Gold dipped slightly on Thursday, easing off a one-week high as the dollar rebounded following strong US retail sales data, while palladium rose to its highest since February 2001. US retail sales increased more than expected in November as the holiday shopping season got off to a brisk start.
"We have not seen this strong pace of strength for the US retail sales data since 2012," said Naeem Aslam, chief market analyst at Think Markets UK. Spot gold dipped 0.03 percent to $1,255.77 per ounce by 2:43 pm EST (1943 GMT). In early trading it touched a one-week high of $1,259.11.
US gold futures for February delivery settled up $8.50, or 0.7 percent, at $1,257.10 per ounce. Palladium was up 1.4 percent at $1,030.80 an ounce. Earlier, it hit a 16-1/2-year high, jumping 2 percent to $1,038 an ounce.
Strong US retail sales data boosted the dollar, making dollar-denominated bullion more expensive for holders of other currencies. "Many went into yesterday's Fed meeting with an expectation for more (interest) rate hikes as opposed to less," said David Meger, director of metals trading at High Ridge Futures in Chicago. "This was a technical retracement off yesterday's highs."

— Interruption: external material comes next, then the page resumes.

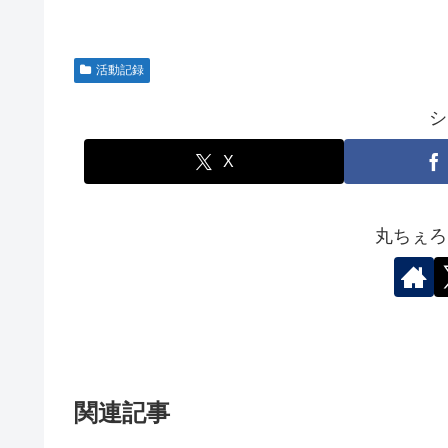
活動記録
シ
X
丸ちぇろ
関連記事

Gold is sensitive to rising rates because they push up bond yields, reducing the appeal of non-yielding bullion. Rising interest rates also tend to boost the dollar, making gold more expensive for holders of other currencies. The US economic data was released after both the European Central Bank and the Bank of England kept rates unchanged.
"Today, spot gold is still significantly higher than where we were going into the Fed meeting yesterday," Meger said. Prior to the Fed decision, spot gold had fallen to $1,239.98 an ounce.